Invasion est une étape essentielle dans la progression du cancer, qui est nécessaire pour les métastases et est associé à une survie plus faible et de mauvais pronostic chez les patients. Dans le cancer de la vessie humaine, la malignité plus courante du tractus urinaire, ce qui provoque environ 165 000 décès par an dans le monde entier, pronostic, traitement et stade de cancer sont directement liés à la présence ou l’absence d’invasion1. Environ 75 % des cas de cancer de la vessie sont envahissantes non musculaires et sont gérés avec résection locale. En revanche, les cancers de la vessie envahissement musculaire (environ 25 % des cas) sont des tumeurs agressives avec des taux élevés de métastatiques et sont traités avec la multimodalité agressif thérapie2,3. Comprendre les voies moléculaires déclenchant une invasion est donc essentiel de mieux caractériser le risque de progression invasive et de développer des interventions thérapeutiques qui peuvent empêcher la progression invasive.
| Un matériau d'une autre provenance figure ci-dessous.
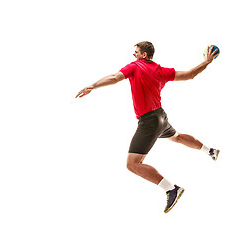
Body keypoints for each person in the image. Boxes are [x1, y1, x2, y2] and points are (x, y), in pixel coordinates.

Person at [76, 41, 220, 213]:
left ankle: (171, 188)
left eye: (136, 52)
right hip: (160, 116)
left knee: (133, 164)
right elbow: (190, 74)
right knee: (177, 137)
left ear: (144, 55)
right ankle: (210, 150)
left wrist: (92, 85)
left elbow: (115, 78)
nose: (133, 55)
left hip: (149, 121)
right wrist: (206, 62)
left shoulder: (135, 66)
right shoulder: (160, 70)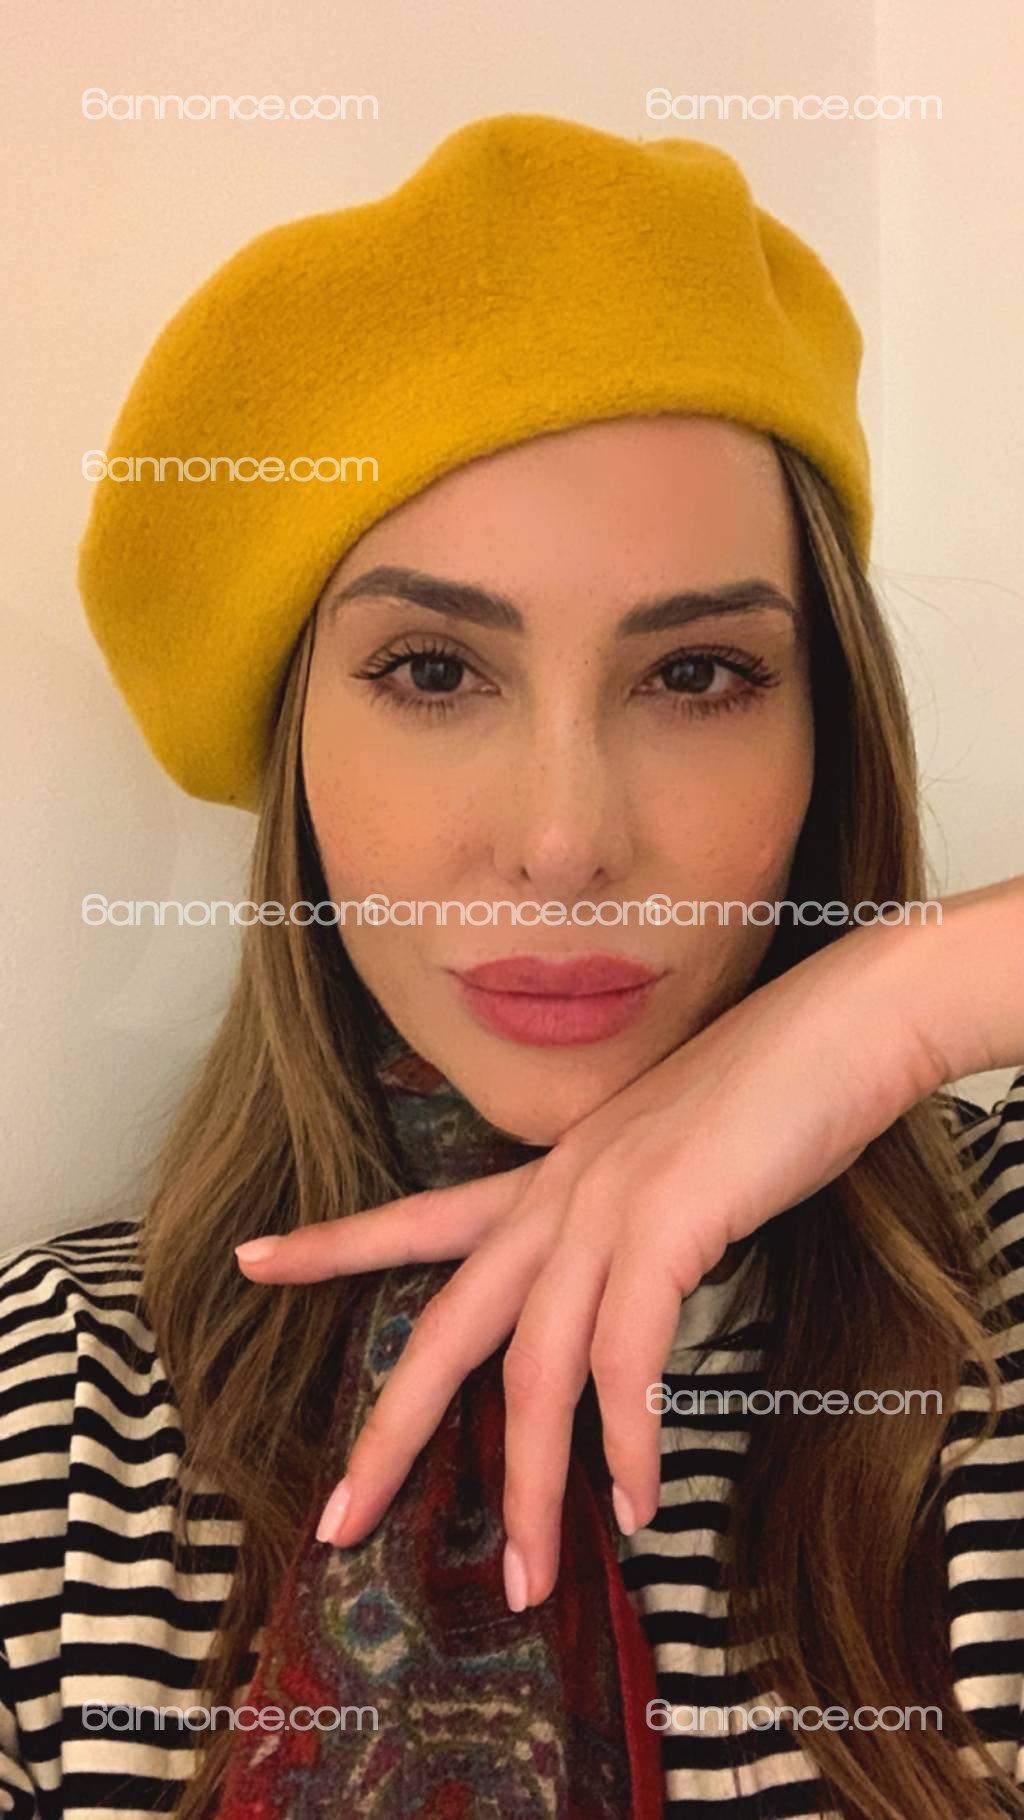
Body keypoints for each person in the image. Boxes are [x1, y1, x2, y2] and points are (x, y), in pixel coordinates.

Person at [1, 112, 1022, 1820]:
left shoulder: (995, 1291)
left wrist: (906, 1001)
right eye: (431, 671)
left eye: (696, 675)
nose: (563, 842)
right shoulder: (62, 1407)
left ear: (827, 734)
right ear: (294, 751)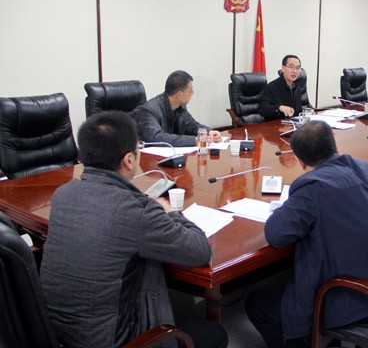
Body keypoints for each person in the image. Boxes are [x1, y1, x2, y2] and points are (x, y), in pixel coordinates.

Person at [40, 111, 228, 348]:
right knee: (215, 334)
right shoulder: (137, 210)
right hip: (111, 340)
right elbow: (199, 251)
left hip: (58, 334)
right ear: (129, 160)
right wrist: (170, 211)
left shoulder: (63, 194)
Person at [245, 121, 368, 348]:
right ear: (335, 145)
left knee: (258, 304)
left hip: (357, 299)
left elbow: (276, 235)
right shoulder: (364, 168)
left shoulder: (312, 187)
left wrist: (287, 208)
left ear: (301, 161)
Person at [133, 70, 221, 146]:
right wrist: (194, 140)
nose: (192, 94)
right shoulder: (149, 110)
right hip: (146, 156)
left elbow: (190, 124)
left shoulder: (179, 106)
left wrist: (208, 132)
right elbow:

La progression des tumeurs invasive se produit dans un environnement tridimensionnel complexe de (3-d) et implique l’interaction des cellules tumorales avec les autres cellules de la tumeur, stroma, membrane basale et d’autres types de cellules dont les cellules immunitaires, les fibroblastes, les cellules musculaires et vasculaires cellules endothéliales. Support perméable (p. ex., Transwell), systèmes de dosage sont couramment employées pour doser le cancer cell invasion4, mais ces systèmes sont limités car ils ne permettent pas suivi microscopique du processus invasion en temps réel et la Il est difficile de la récupération des échantillons pour une coloration plus loin et l’analyse moléculaire. Développement d’un système de sphéroïde de tumeur vessie 3D pour étudier l’invasion est souhaitable car elle permet l’incorporation de composants micro-environnementales définis avec la commodité des systèmes d’in vitro .
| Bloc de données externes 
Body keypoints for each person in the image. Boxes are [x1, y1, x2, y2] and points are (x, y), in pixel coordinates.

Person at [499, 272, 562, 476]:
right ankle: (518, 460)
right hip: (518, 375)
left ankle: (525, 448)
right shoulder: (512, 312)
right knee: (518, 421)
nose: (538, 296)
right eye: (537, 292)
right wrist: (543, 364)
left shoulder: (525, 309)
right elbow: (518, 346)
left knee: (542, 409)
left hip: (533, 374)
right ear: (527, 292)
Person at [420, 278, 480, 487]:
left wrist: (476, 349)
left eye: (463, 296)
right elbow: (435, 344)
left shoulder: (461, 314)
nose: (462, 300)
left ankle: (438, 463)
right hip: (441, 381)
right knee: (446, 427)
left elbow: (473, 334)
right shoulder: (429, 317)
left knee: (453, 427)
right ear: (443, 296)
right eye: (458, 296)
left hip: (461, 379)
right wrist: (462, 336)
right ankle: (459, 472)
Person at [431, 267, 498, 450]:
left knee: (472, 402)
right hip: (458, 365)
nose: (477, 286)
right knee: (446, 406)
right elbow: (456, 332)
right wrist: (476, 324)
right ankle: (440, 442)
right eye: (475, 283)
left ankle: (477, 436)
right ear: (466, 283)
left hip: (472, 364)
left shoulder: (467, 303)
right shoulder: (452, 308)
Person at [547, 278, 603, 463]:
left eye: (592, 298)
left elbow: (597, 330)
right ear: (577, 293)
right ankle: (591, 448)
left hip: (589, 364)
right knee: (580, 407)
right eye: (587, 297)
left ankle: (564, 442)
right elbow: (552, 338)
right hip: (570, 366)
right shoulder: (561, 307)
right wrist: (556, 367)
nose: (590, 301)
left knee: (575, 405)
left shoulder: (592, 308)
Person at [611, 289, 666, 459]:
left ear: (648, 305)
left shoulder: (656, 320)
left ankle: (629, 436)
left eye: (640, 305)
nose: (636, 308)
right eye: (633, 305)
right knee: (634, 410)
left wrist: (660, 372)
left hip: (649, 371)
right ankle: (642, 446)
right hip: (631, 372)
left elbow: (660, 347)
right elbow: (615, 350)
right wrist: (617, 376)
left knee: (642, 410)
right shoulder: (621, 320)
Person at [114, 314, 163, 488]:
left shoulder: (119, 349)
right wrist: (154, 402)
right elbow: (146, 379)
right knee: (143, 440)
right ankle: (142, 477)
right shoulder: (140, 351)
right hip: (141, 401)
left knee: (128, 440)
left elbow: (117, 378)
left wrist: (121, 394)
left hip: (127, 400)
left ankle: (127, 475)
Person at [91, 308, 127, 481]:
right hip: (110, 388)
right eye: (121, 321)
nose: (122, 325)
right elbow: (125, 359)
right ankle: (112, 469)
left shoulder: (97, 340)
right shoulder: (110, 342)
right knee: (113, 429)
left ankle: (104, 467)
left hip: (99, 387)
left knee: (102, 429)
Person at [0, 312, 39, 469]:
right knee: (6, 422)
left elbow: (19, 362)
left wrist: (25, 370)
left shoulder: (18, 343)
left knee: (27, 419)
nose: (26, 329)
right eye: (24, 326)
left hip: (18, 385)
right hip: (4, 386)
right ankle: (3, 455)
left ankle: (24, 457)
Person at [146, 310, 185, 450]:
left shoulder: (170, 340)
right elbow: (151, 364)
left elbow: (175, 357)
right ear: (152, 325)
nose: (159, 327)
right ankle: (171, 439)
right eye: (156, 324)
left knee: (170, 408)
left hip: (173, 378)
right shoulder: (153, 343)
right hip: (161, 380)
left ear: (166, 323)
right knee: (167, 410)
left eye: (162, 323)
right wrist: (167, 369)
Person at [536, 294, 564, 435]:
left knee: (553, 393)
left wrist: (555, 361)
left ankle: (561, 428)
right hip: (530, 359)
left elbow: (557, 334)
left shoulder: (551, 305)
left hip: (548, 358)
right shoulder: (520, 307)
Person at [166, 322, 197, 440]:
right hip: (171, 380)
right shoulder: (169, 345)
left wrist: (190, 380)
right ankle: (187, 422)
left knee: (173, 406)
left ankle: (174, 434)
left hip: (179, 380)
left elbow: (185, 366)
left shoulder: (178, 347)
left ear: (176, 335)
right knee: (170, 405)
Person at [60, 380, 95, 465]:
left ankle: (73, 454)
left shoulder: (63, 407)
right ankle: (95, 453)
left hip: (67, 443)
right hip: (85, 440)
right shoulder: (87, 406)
Dans ce protocole, nous décrivons un système pour interroger les processus invasifs des cellules cancéreuses de la vessie humaine à un dosage d’invasion de sphéroïde 3D intégrant des matrices de gel à base de collagène et de la microscopie confocale à permettre aux enquêteurs de surveiller la motilité cellulaire et invasion en temps réel (Figure 1A). Ce système est polyvalent et peut être modifié pour interroger les différents réglages/tumeur stromale. Il peut intégrer la plupart lignées de cellules cancéreuses de la vessie ou les tumeurs de vessie primaire et des cellules stromales supplémentaires telles que le cancer lié les fibroblastes et les cellules immunitaires5,6,7. Ce protocole décrit une matrice composée de collagène de type 1, mais peut être modifié pour incorporer d’autres molécules telles que la fibronectine, la laminine ou d’autres protéines de collagène. Processus invasifs peuvent être suivis pendant 72 heures ou plus en fonction de la capacité du microscope et le système. Fixation et immunofluorescence souillant de la tumeur, enfoui dans la matrice 3D avant, pendant et après l’invasion permet l’interrogation des protéines surexprimées dans les cellules envahissantes, fournissant ainsi des informations cruciales qu’habituellement absents ou difficiles à recueillir à l’aide d’autres modèles 3D de la culture. Ce système peut également être utilisé pour préliminaire des composés qui bloquent l’invasion et pour délimiter les voies de signalisation touchés par ces composés.